Swimming and diving prepares for season with out-of-water workouts


    The TCU swimming and diving team opened its season today at the University of North Texas, but when the Horned Frogs hit the water against the Mean Green, they put more than just their in-pool training to the test.

    The Horned Frogs also showcased the benefit of weeks of workouts executed outside the water.

    The team practices three days a week inside the Sam Baugh Indoor Practice Facility, a massive building adjacent to Daniel-Meyer Coliseum with an artificial turf field that is usually used by the football team.

    But on Monday, Wednesday and Friday mornings, the swimming and diving team straggles into the facility around 6:15 a.m., when it is still dark outside.

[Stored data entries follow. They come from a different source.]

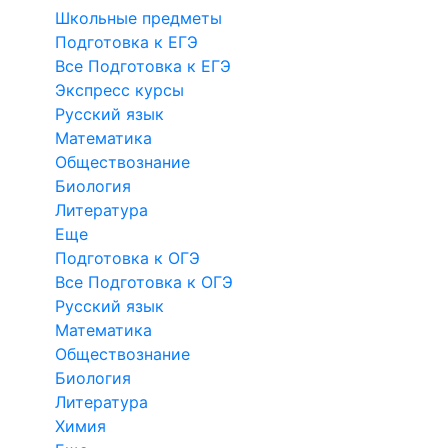
Школьные предметы
Подготовка к ЕГЭ
Все Подготовка к ЕГЭ
Экспресс курсы
Русский язык
Математика
Обществознание
Биология
Литература
Еще
Подготовка к ОГЭ
Все Подготовка к ОГЭ
Русский язык
Математика
Обществознание
Биология
Литература
Химия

    The team, under the direction of Assistant Strength and Conditioning Coach Todd Kensler, works through a variety of stretches, individual exercises and weight lifting routines. The goal is two-fold: to prevent injuries and to strengthen specific muscles that are key to success as a swimmer.

    “We do a lot of shoulder exercises, a lot of preventative exercises to strengthen the core,” assistant swimming and diving coach Andy Waeger said.

    “We’ll spend a lot of time doing movements we’d do in the water in the weight room, so when we get in the water, they translate into stronger swimmers,” he said.

    While the season begins this month, it extends well into the second semester. Building a base now is important, Waeger said.

    “Anything that we want to have really strong in February, we start working on in September and October,” he said.

    Sebastian Arispe, a senior long-distance swimmer, competes primarily in the 500-meter freestyle race.

    “We try to make similar movements to the ones we do in the water,” Arispe said. “And we try to implement as much power in the weight room as we can. If we’re doing pushups or pull-ups, we sometimes do it for time for as many reps as we can."

    It is also important for swimmers to build leg strength, Waeger said.

    Without much to push off of in the pool, the legs tend to get exhausted more quickly. Out-of-water exercises such as front squats and timed jumps combat this effect, senior freestyle sprinter Katelin Hatcher said.

    “I like to focus on my legs a lot because kicking is something really important to swimming, and it doesn’t always get a lot of attention,” Hatcher said.

    “When you get tired," she said, "your legs are usually the first things that goes."